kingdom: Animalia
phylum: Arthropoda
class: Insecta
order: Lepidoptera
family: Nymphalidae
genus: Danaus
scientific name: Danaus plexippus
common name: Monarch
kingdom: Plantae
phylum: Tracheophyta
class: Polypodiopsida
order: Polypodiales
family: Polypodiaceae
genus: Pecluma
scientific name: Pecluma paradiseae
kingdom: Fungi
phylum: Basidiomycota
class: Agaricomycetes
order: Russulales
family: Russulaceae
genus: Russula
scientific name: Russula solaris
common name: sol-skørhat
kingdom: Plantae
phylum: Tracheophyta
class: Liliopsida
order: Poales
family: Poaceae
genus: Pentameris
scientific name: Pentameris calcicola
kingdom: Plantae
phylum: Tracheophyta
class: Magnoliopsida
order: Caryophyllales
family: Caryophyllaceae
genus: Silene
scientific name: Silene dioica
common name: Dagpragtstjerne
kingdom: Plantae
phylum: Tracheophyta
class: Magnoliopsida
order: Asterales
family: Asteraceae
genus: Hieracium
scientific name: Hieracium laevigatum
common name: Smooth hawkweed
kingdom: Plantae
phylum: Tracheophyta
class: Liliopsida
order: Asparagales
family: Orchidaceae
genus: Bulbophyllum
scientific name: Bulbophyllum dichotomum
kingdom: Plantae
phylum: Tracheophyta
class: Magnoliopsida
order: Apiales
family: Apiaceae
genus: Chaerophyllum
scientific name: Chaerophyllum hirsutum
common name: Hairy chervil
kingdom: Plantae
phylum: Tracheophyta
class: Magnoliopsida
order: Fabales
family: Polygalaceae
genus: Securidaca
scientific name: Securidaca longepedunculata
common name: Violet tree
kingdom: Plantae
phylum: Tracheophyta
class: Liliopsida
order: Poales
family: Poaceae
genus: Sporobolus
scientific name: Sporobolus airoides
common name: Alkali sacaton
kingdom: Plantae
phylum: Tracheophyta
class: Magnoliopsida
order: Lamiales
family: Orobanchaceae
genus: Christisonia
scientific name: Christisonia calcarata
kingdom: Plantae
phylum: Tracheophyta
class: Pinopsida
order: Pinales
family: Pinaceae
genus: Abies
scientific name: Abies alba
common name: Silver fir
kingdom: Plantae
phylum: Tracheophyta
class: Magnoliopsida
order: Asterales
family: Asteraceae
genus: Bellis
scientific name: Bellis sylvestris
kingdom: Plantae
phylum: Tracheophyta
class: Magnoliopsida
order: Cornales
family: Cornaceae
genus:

* **Your objective**: Can you give all the lines of the material again, swapping every "common name" for "vernacular name" and leaving everything else as it is?

* **Answer to the exercise**:
kingdom: Animalia
phylum: Arthropoda
class: Insecta
order: Lepidoptera
family: Nymphalidae
genus: Danaus
scientific name: Danaus plexippus
vernacular name: Monarch
kingdom: Plantae
phylum: Tracheophyta
class: Polypodiopsida
order: Polypodiales
family: Polypodiaceae
genus: Pecluma
scientific name: Pecluma paradiseae
kingdom: Fungi
phylum: Basidiomycota
class: Agaricomycetes
order: Russulales
family: Russulaceae
genus: Russula
scientific name: Russula solaris
vernacular name: sol-skørhat
kingdom: Plantae
phylum: Tracheophyta
class: Liliopsida
order: Poales
family: Poaceae
genus: Pentameris
scientific name: Pentameris calcicola
kingdom: Plantae
phylum: Tracheophyta
class: Magnoliopsida
order: Caryophyllales
family: Caryophyllaceae
genus: Silene
scientific name: Silene dioica
vernacular name: Dagpragtstjerne
kingdom: Plantae
phylum: Tracheophyta
class: Magnoliopsida
order: Asterales
family: Asteraceae
genus: Hieracium
scientific name: Hieracium laevigatum
vernacular name: Smooth hawkweed
kingdom: Plantae
phylum: Tracheophyta
class: Liliopsida
order: Asparagales
family: Orchidaceae
genus: Bulbophyllum
scientific name: Bulbophyllum dichotomum
kingdom: Plantae
phylum: Tracheophyta
class: Magnoliopsida
order: Apiales
family: Apiaceae
genus: Chaerophyllum
scientific name: Chaerophyllum hirsutum
vernacular name: Hairy chervil
kingdom: Plantae
phylum: Tracheophyta
class: Magnoliopsida
order: Fabales
family: Polygalaceae
genus: Securidaca
scientific name: Securidaca longepedunculata
vernacular name: Violet tree
kingdom: Plantae
phylum: Tracheophyta
class: Liliopsida
order: Poales
family: Poaceae
genus: Sporobolus
scientific name: Sporobolus airoides
vernacular name: Alkali sacaton
kingdom: Plantae
phylum: Tracheophyta
class: Magnoliopsida
order: Lamiales
family: Orobanchaceae
genus: Christisonia
scientific name: Christisonia calcarata
kingdom: Plantae
phylum: Tracheophyta
class: Pinopsida
order: Pinales
family: Pinaceae
genus: Abies
scientific name: Abies alba
vernacular name: Silver fir
kingdom: Plantae
phylum: Tracheophyta
class: Magnoliopsida
order: Asterales
family: Asteraceae
genus: Bellis
scientific name: Bellis sylvestris
kingdom: Plantae
phylum: Tracheophyta
class: Magnoliopsida
order: Cornales
family: Cornaceae
genus:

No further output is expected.